Copy the lines below, beginning with the one that contains "Document page, 1500x1125 pixels." and continuing through the final line, exactly as written and with no other lines.

● **DATA RECORDS**
☆ ☆ ☆ ☆ ☆ ☆ ☆
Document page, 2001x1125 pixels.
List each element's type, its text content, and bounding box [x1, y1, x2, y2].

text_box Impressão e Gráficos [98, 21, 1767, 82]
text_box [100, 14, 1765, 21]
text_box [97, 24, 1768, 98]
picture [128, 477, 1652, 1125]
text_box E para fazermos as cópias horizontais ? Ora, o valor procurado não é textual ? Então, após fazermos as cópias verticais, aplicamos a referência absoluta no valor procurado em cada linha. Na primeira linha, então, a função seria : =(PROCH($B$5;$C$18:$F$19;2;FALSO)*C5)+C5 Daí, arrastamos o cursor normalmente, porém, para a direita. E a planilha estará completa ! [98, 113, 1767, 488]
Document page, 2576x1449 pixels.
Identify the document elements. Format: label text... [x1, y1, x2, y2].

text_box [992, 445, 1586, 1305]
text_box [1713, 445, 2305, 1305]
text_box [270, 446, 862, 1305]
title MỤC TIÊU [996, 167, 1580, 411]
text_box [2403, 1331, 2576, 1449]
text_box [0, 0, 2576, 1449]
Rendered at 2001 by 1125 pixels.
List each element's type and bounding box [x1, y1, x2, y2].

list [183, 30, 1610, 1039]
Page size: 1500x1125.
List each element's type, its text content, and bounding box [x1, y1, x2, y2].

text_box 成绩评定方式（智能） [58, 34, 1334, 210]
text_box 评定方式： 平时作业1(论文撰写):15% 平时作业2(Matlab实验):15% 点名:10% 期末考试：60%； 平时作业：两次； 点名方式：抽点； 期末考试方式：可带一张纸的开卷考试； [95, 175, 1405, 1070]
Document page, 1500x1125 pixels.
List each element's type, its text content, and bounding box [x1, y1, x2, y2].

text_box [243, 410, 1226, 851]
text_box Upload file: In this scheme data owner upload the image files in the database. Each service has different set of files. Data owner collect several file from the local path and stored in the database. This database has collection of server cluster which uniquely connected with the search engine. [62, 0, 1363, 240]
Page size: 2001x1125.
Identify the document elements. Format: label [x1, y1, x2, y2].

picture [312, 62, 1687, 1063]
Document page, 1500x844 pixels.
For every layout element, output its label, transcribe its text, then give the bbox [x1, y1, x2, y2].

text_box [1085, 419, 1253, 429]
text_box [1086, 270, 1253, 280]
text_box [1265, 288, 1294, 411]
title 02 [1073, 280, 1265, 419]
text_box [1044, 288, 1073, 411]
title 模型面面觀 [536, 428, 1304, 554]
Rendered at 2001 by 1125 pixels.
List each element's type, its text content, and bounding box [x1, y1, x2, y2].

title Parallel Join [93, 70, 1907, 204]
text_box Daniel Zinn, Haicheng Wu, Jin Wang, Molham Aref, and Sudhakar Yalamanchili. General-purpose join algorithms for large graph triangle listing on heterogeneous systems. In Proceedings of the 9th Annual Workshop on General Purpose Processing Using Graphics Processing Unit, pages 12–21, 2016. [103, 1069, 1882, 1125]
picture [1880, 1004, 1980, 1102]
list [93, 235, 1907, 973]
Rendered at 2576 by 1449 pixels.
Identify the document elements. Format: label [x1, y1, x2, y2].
☆ ☆ ☆ ☆ ☆ ☆ ☆
● **WRITTEN RESPONSE**
Document page, 1500x1125 pixels.
List each element's type, its text content, and bounding box [x1, y1, x2, y2].

text_box [243, 410, 1226, 851]
text_box Upload file: In this scheme data owner upload the image files in the database. Each service has different set of files. Data owner collect several file from the local path and stored in the database. This database has collection of server cluster which uniquely connected with the search engine. [62, 0, 1363, 240]
Page size: 2001x1125.
Identify the document elements. Format: label [x1, y1, x2, y2].

picture [312, 62, 1687, 1063]
Document page, 1500x844 pixels.
For every layout element, output its label, transcribe its text, then give the bbox [x1, y1, x2, y2].

text_box [1085, 419, 1253, 429]
text_box [1086, 270, 1253, 280]
text_box [1265, 288, 1294, 411]
title 02 [1073, 280, 1265, 419]
text_box [1044, 288, 1073, 411]
title 模型面面觀 [536, 428, 1304, 554]
Rendered at 2001 by 1125 pixels.
List each element's type, its text content, and bounding box [x1, y1, x2, y2].

title Parallel Join [93, 70, 1907, 204]
text_box Daniel Zinn, Haicheng Wu, Jin Wang, Molham Aref, and Sudhakar Yalamanchili. General-purpose join algorithms for large graph triangle listing on heterogeneous systems. In Proceedings of the 9th Annual Workshop on General Purpose Processing Using Graphics Processing Unit, pages 12–21, 2016. [103, 1069, 1882, 1125]
picture [1880, 1004, 1980, 1102]
list [93, 235, 1907, 973]
Rendered at 2576 by 1449 pixels.
Identify the document elements. Format: label [x1, y1, x2, y2].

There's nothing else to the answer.